### Work task
For this exercise, copy each line of the records that contains the word "none".

### Entries shown
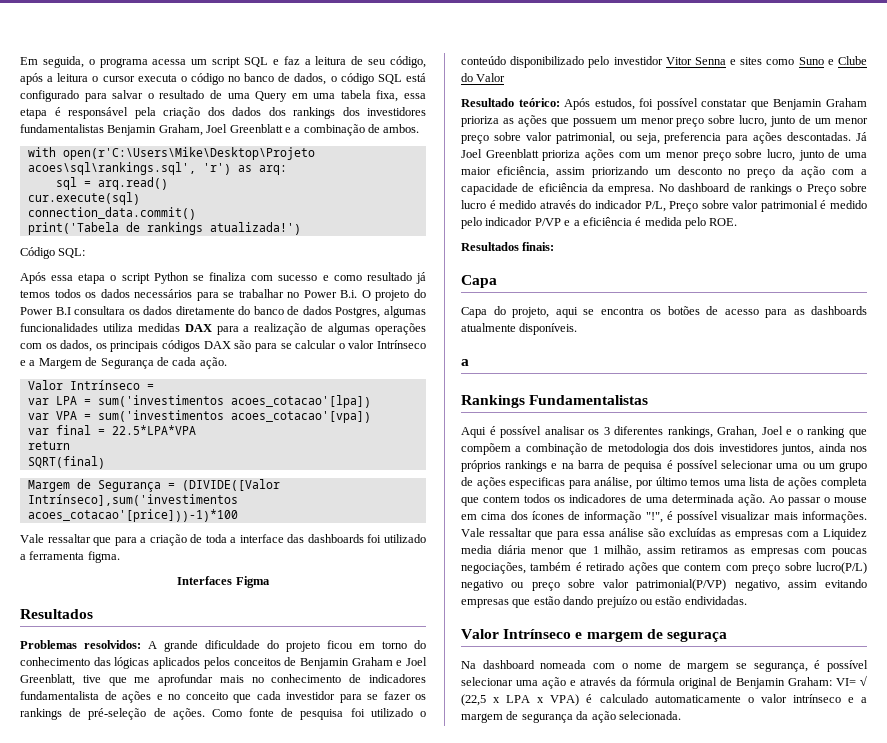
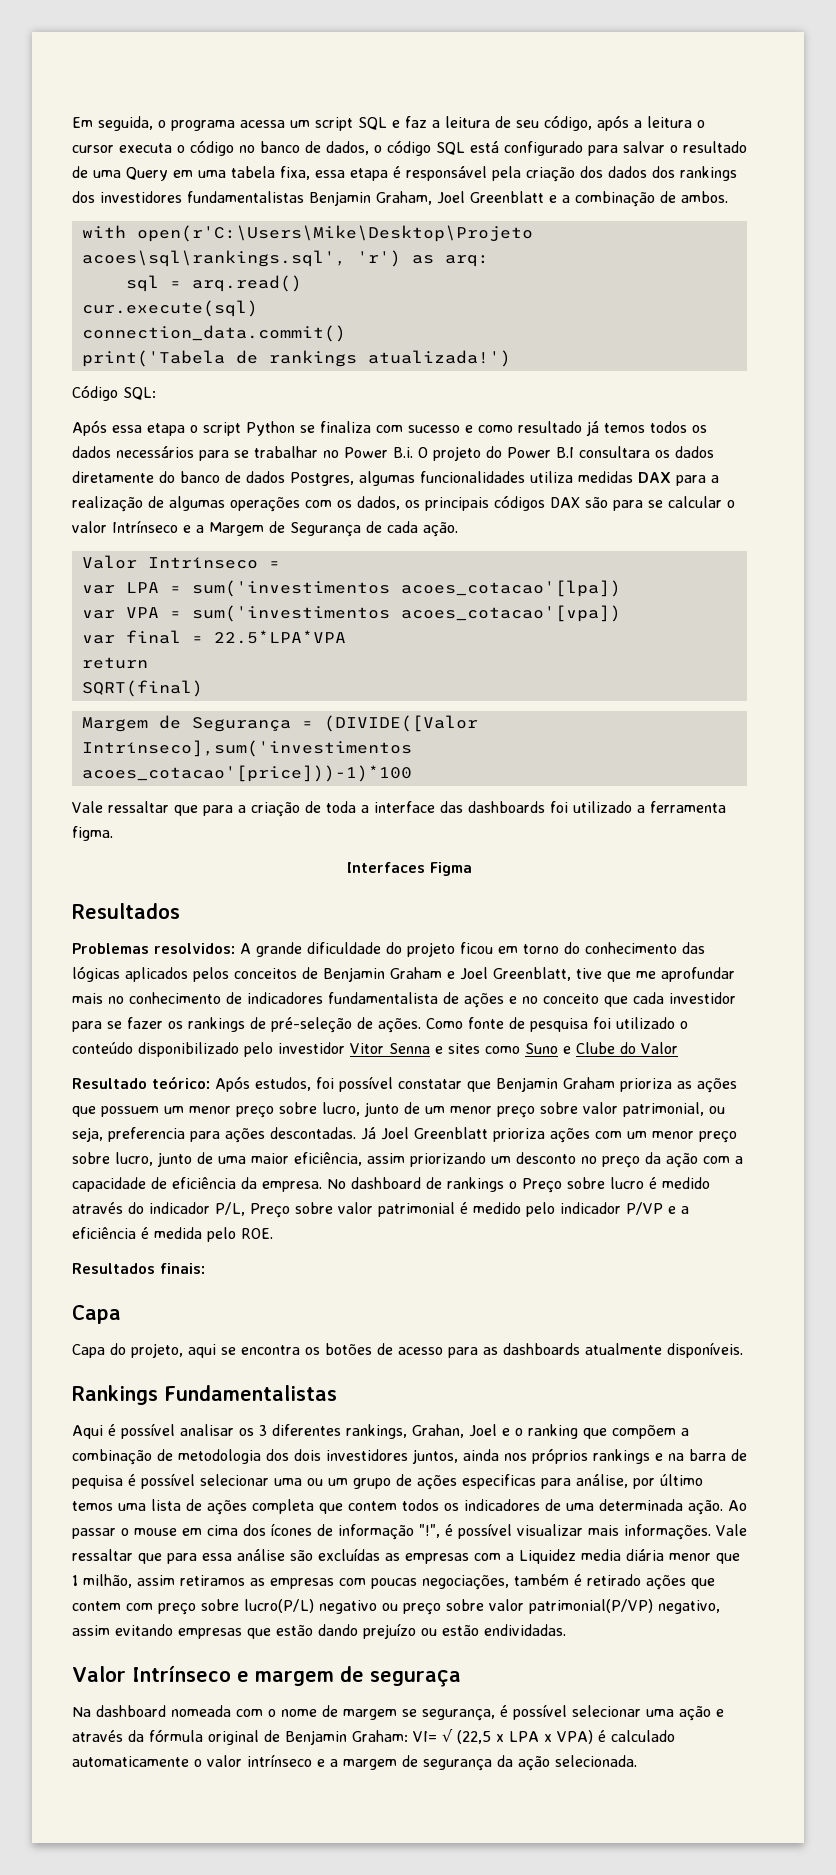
[461,359,469,366] // a -> (743, 1350) none

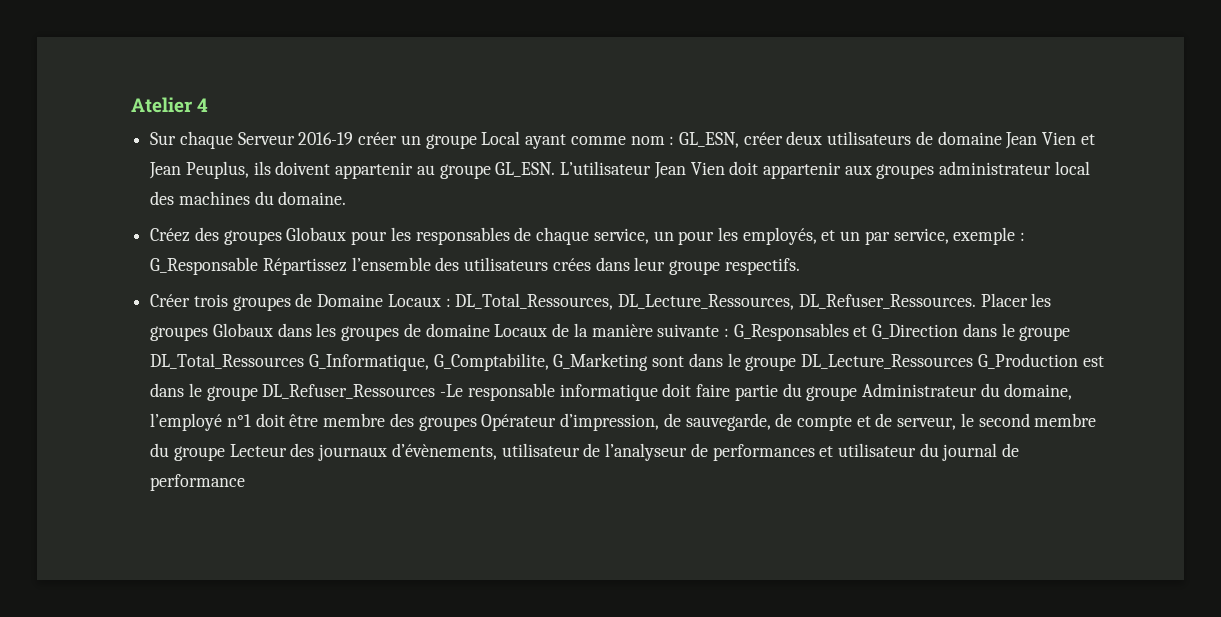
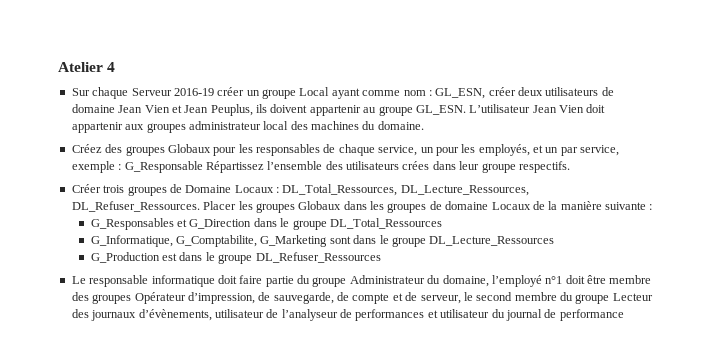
(729, 332) none -> (653, 207) //
(305, 361) none -> (442, 223) //
(974, 361) none -> (555, 241) //
[440,384,464,397] -Le -> [71,276,86,284] // Le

### Answer for this exercise
[461,359,469,366] // a -> (743, 1350) none
(729, 332) none -> (653, 207) //
(305, 361) none -> (442, 223) //
(974, 361) none -> (555, 241) //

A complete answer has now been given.